# Anyone fish SW LA?



## Smackdaddy53 (Dec 31, 2012)

I think you have to live there all your life before you can ask for spots in LA...


----------



## richg99 (Nov 28, 2009)

I don't know the area, but tidal flow seems to be the single most important factor in Salt Water fishing.
Moving water, feeding fish.


----------



## Jdawson4 (Apr 22, 2018)

Smackdaddy53 said:


> I think you have to live there all your life before you can ask for spots in LA...
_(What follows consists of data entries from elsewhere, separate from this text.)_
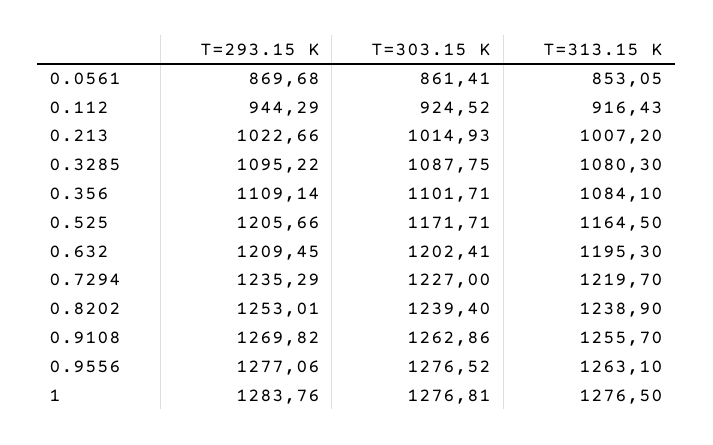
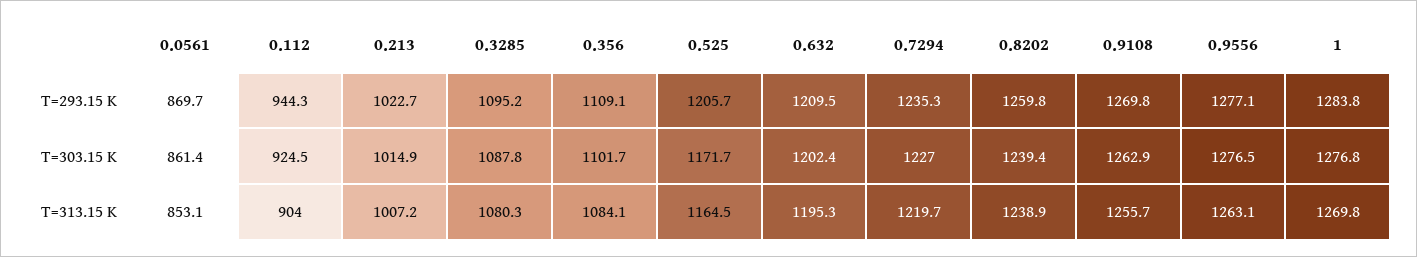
  {
    "T=293.15 K": {
      "0.0561": 869.68,
      "0.112": 944.29,
      "0.213": 1022.66,
      "0.3285": 1095.22,
      "0.356": 1109.14,
      "0.525": 1205.66,
      "0.632": 1209.45,
      "0.7294": 1235.29,
-     "0.8202": 1253.01,
+     "0.8202": 1259.8,
      "0.9108": 1269.82,
      "0.9556": 1277.06,
      "1": 1283.76
    },
    "T=303.15 K": {
      "0.0561": 861.41,
      "0.112": 924.52,
      "0.213": 1014.93,
      "0.3285": 1087.75,
      "0.356": 1101.71,
      "0.525": 1171.71,
      "0.632": 1202.41,
      "0.7294": 1227,
      "0.8202": 1239.4,
      "0.9108": 1262.86,
      "0.9556": 1276.52,
      "1": 1276.81
    },
    "T=313.15 K": {
      "0.0561": 853.05,
-     "0.112": 916.43,
+     "0.112": 904,
      "0.213": 1007.2,
      "0.3285": 1080.3,
      "0.356": 1084.1,
      "0.525": 1164.5,
      "0.632": 1195.3,
      "0.7294": 1219.7,
      "0.8202": 1238.9,
      "0.9108": 1255.7,
      "0.9556": 1263.1,
-     "1": 1276.5
+     "1": 1269.8
    }
  }

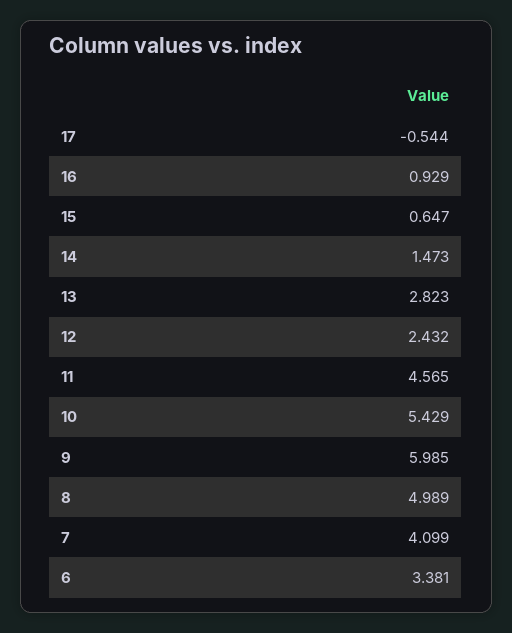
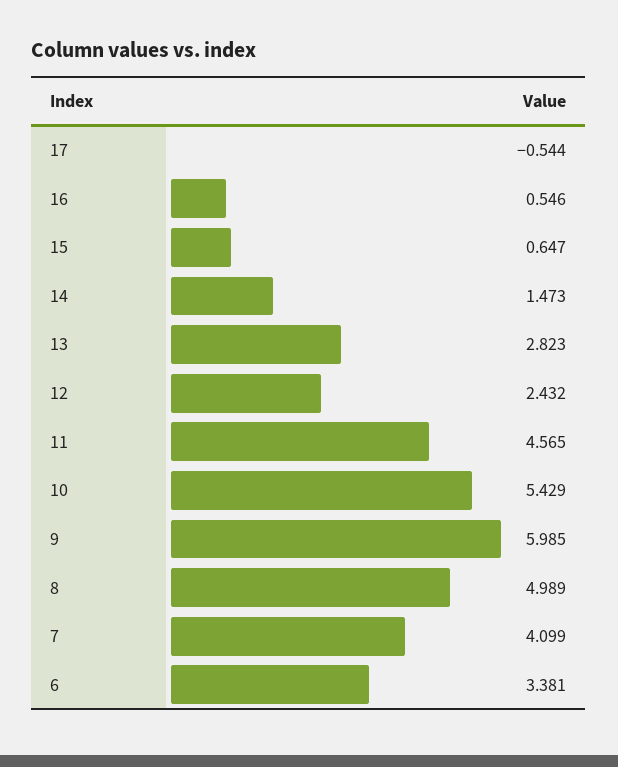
  {
    "17": -0.544,
-   "16": 0.929,
+   "16": 0.546,
    "15": 0.647,
    "14": 1.473,
    "13": 2.823,
    "12": 2.432,
    "11": 4.565,
    "10": 5.429,
    "9": 5.985,
    "8": 4.989,
    "7": 4.099,
    "6": 3.381
  }

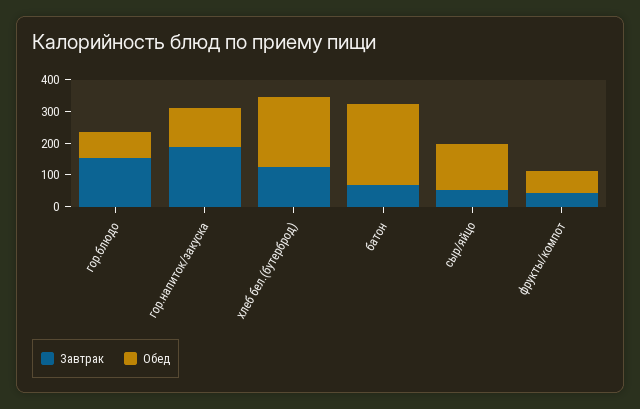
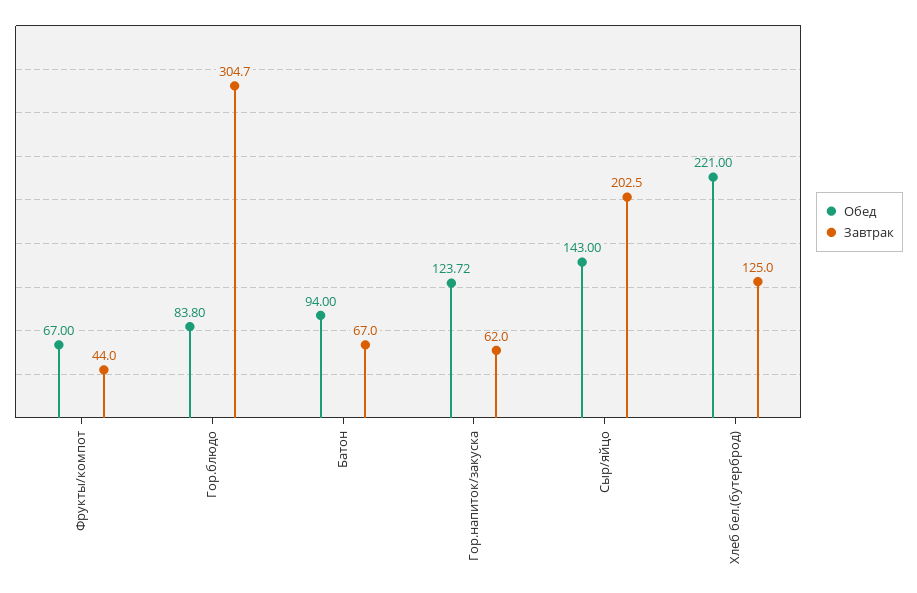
  {
    "Завтрак": {
-     "гор.блюдо": 150,
+     "гор.блюдо": 304.7,
-     "гор.напиток/закуска": 200,
+     "гор.напиток/закуска": 62,
      "хлеб бел.(бутерброд)": 125,
      "батон": 67,
-     "сыр/яйцо": 50,
+     "сыр/яйцо": 202.5,
      "фрукты/компот": 44
    },
    "Обед": {
      "гор.блюдо": 83.8,
      "гор.напиток/закуска": 123.72,
      "хлеб бел.(бутерброд)": 221,
-     "батон": 250,
+     "батон": 94,
      "сыр/яйцо": 143,
      "фрукты/компот": 67
    }
  }

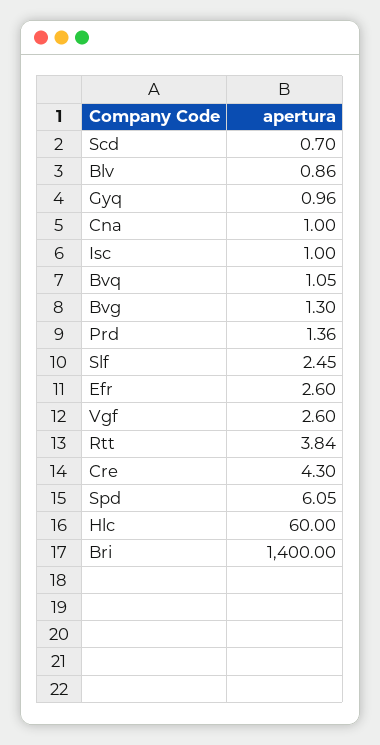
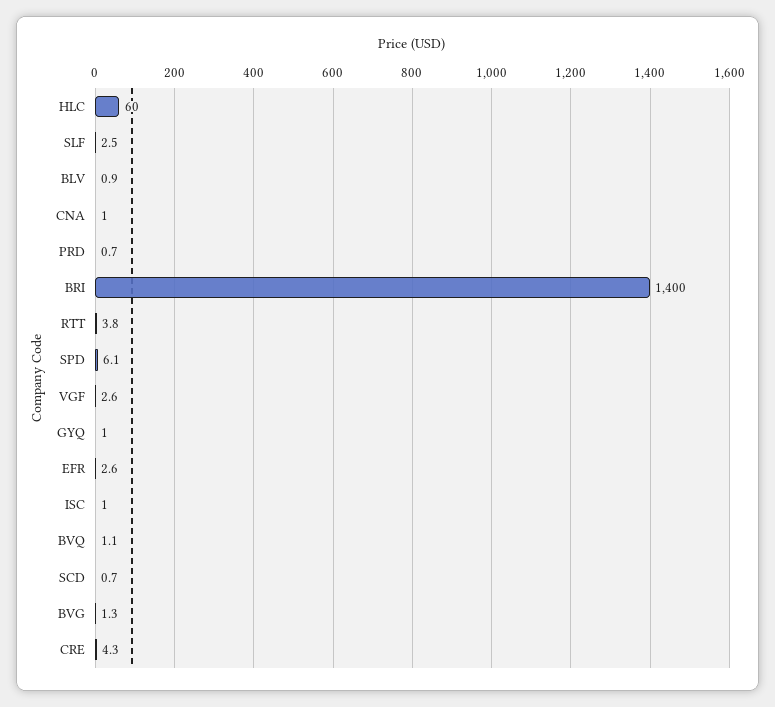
  {
    "Scd": 0.7,
    "Blv": 0.86,
    "Gyq": 0.96,
    "Cna": 1,
    "Isc": 1,
    "Bvq": 1.05,
    "Bvg": 1.3,
-   "Prd": 1.36,
+   "Prd": 0.7,
    "Slf": 2.45,
    "Efr": 2.6,
    "Vgf": 2.6,
    "Rtt": 3.84,
    "Cre": 4.3,
    "Spd": 6.05,
    "Hlc": 60,
    "Bri": 1400
  }

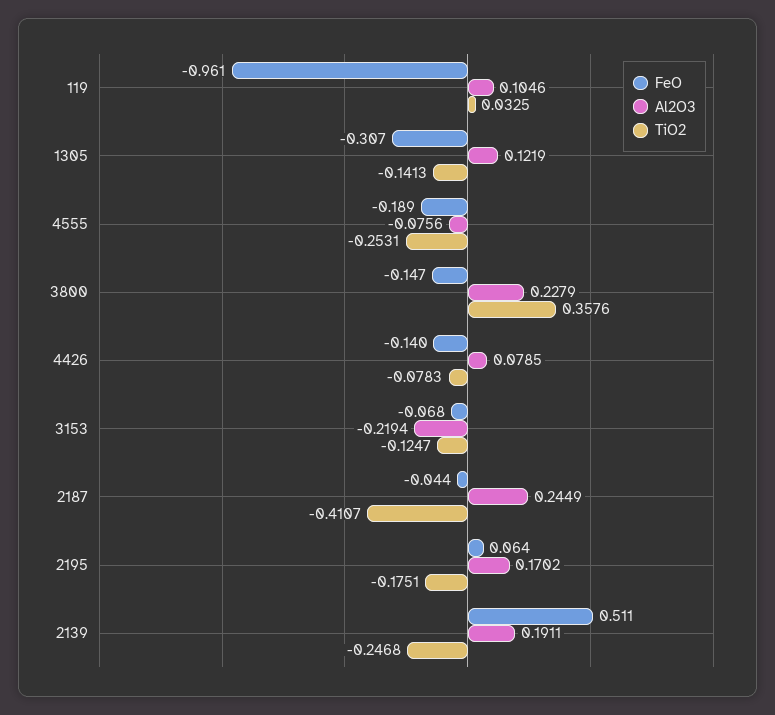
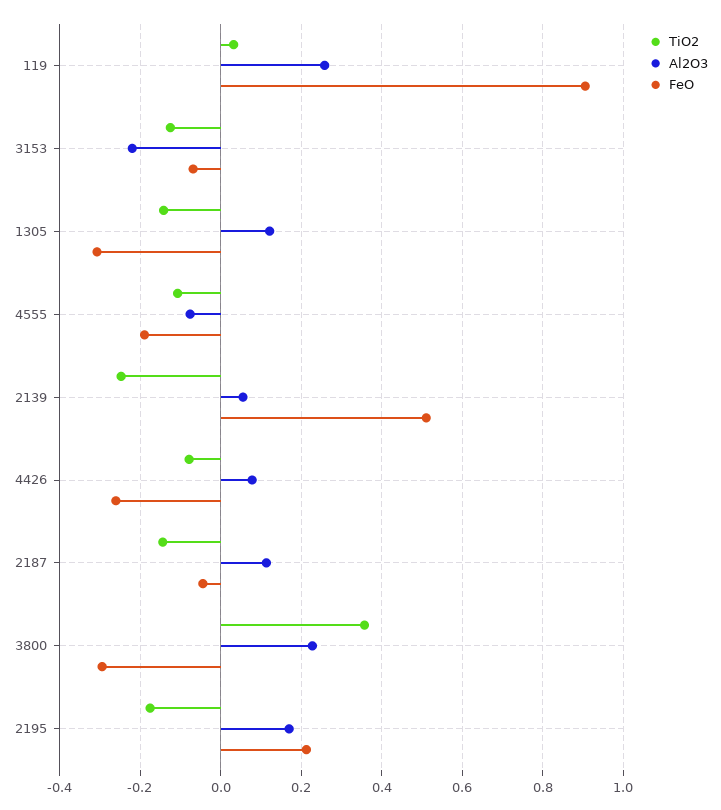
  {
    "FeO": {
-     "119": -0.961,
+     "119": 0.9,
      "1305": -0.307,
      "4555": -0.189,
-     "3800": -0.147,
+     "3800": -0.3,
-     "4426": -0.14,
+     "4426": -0.26,
      "3153": -0.068,
      "2187": -0.044,
-     "2195": 0.064,
+     "2195": 0.22,
      "2139": 0.511
    },
    "Al2O3": {
-     "119": 0.1046,
+     "119": 0.26,
      "1305": 0.1219,
      "4555": -0.0756,
      "3800": 0.2279,
      "4426": 0.0785,
      "3153": -0.2194,
-     "2187": 0.2449,
+     "2187": 0.12,
      "2195": 0.1702,
-     "2139": 0.1911
+     "2139": 0.06
    },
    "TiO2": {
      "119": 0.0325,
      "1305": -0.1413,
-     "4555": -0.2531,
+     "4555": -0.1,
      "3800": 0.3576,
      "4426": -0.0783,
      "3153": -0.1247,
-     "2187": -0.4107,
+     "2187": -0.14,
      "2195": -0.1751,
      "2139": -0.2468
    }
  }

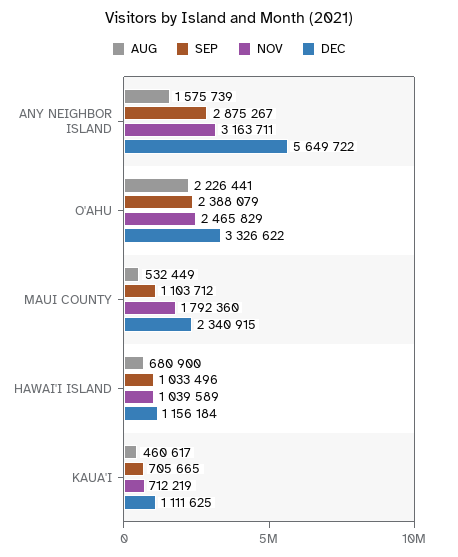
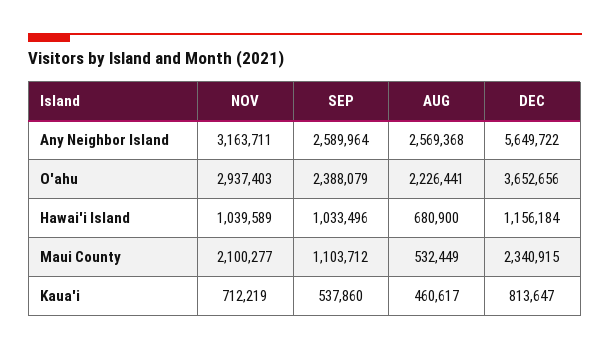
  {
    "AUG": {
-     "ANY NEIGHBOR ISLAND": 1575739,
+     "ANY NEIGHBOR ISLAND": 2569368,
      "O'AHU": 2226441,
      "MAUI COUNTY": 532449,
      "HAWAI'I ISLAND": 680900,
      "KAUA'I": 460617
    },
    "SEP": {
-     "ANY NEIGHBOR ISLAND": 2875267,
+     "ANY NEIGHBOR ISLAND": 2589964,
      "O'AHU": 2388079,
      "MAUI COUNTY": 1103712,
      "HAWAI'I ISLAND": 1033496,
-     "KAUA'I": 705665
+     "KAUA'I": 537860
    },
    "NOV": {
      "ANY NEIGHBOR ISLAND": 3163711,
-     "O'AHU": 2465829,
+     "O'AHU": 2937403,
-     "MAUI COUNTY": 1792360,
+     "MAUI COUNTY": 2100277,
      "HAWAI'I ISLAND": 1039589,
      "KAUA'I": 712219
    },
    "DEC": {
      "ANY NEIGHBOR ISLAND": 5649722,
-     "O'AHU": 3326622,
+     "O'AHU": 3652656,
      "MAUI COUNTY": 2340915,
      "HAWAI'I ISLAND": 1156184,
-     "KAUA'I": 1111625
+     "KAUA'I": 813647
    }
  }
Haha yeah I'd imagine that's true, I'm just looking for general tips I can use across the state


----------



## mrbacklash (Nov 1, 2008)

I am new to the area as well living over in the Orange area, I have been fishing a lot of marsh using mainly google earth. The ponds you see with the darker water tend to be more clear than the others you see on the map. Also like others have said fishing on an outgoing tide along the marsh drains is pretty good as well. I will be fishing Sabine NWR when it opens back up from duck hunting.


----------



## WillW (Dec 6, 2012)

mrbacklash said:


> I am new to the area as well living over in the Orange area, I have been fishing a lot of marsh using mainly google earth. The ponds you see with the darker water tend to be more clear than the others you see on the map. Also like others have said fishing on an outgoing tide along the marsh drains is pretty good as well. I will be fishing Sabine NWR when it opens back up from duck hunting.


What boat are you running?


----------



## mrbacklash (Nov 1, 2008)

2019 Ankona Cayenne 60 Etec


----------